To visit Auschwitz is to grasp the profundity of this point. With trains rolling in to the camps on a daily basis and the stench of burnt bodies regularly filling the air, the only way for ordinary citizens of Nazi Germany not to know is that they were either elsewhere in Europe or themselves dead.
This brings us to the deep, deep anger that victims of systematic child sexual abuse typically feel. Every adult who does such a thing knows that he is doing wrong. And the code of silence that he imposes makes this unquestionably clear.
The proof of an inchoate sense of justice is that no one has ever been the victim of systematic and vicious harm and somehow supposed that he or she were being treated appropriately. Children are not the exception to this. Having been the object of systematic wrongdoing at an early age, victims of child sexual abuse are typically teeming with utter rage.

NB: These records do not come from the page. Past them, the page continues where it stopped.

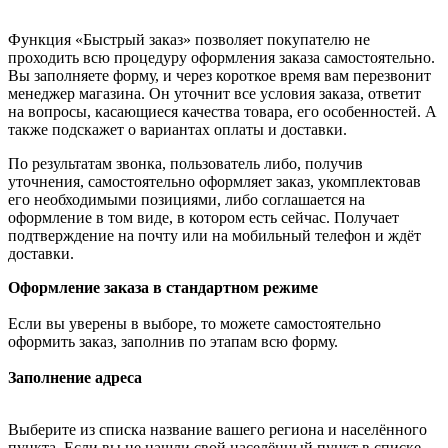
Функция «Быстрый заказ» позволяет покупателю не
проходить всю процедуру оформления заказа самостоятельно.
Вы заполняете форму, и через короткое время вам перезвонит
менеджер магазина. Он уточнит все условия заказа, ответит
на вопросы, касающиеся качества товара, его особенностей. А
также подскажет о вариантах оплаты и доставки.
По результатам звонка, пользователь либо, получив
уточнения, самостоятельно оформляет заказ, укомплектовав
его необходимыми позициями, либо соглашается на
оформление в том виде, в котором есть сейчас. Получает
подтверждение на почту или на мобильный телефон и ждёт
доставки.
Оформление заказа в стандартном режиме
Если вы уверены в выборе, то можете самостоятельно
оформить заказ, заполнив по этапам всю форму.
Заполнение адреса
Выберите из списка название вашего региона и населённого
пункта. Если вы не нашли свой населённый пункт в списке,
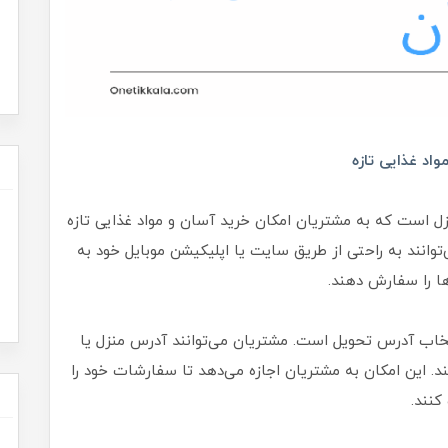
اد غذایی تازه
 است که به مشتریان امکان خرید آسان و مواد غذایی تازه
توانند به راحتی از طریق سایت یا اپلیکیشن موبایل خود به
ا را سفارش دهند.
نتخاب آدرس تحویل است. مشتریان می‌توانند آدرس منزل یا
. این امکان به مشتریان اجازه می‌دهد تا سفارشات خود را
کنند.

But the greatest harm lies in the lesson that they learn. They learn the significance of raw power; and they learn that lesson while having their trust utterly destroyed. Accordingly, they come to have a warped sense of intimacy. Thus, it is no surprise that many victims of sustained child sexual abuse often become abusers themselves. It is also no surprise that these individuals are often masters at dissimulating loving behavior. This comes with the radical disassociation that is typically occasioned by the experience.
The typical child abuser can exhibit loving behavior at one moment and cruel behavior the next. This parallels a child’s being child-like in one home context (say the living room and kitchen) and a victim of sexual abuse in another home context (such as the bedroom). Having been the victim of masterful manipulation as a child, what we often find that, as an adult, the very same individual is now capable of masterful manipulation and sees sexual intimacy in terms of abusive power.
In a published essay entitled “The Grip of Immorality: Child Abuse and Moral Failure” (1996), I argued that the victims of sustained child sexual abuse typically end up with a morally warped erotic emotional configuration. And this, I think, gives us an insight into the deafening silence of Holocaust survivors. To have survived Auschwitz is to have a most poignant sense of having waltzed with evil itself. And that is too close for comfort to having run the risk, albeit not intentionally, of becoming an evil person.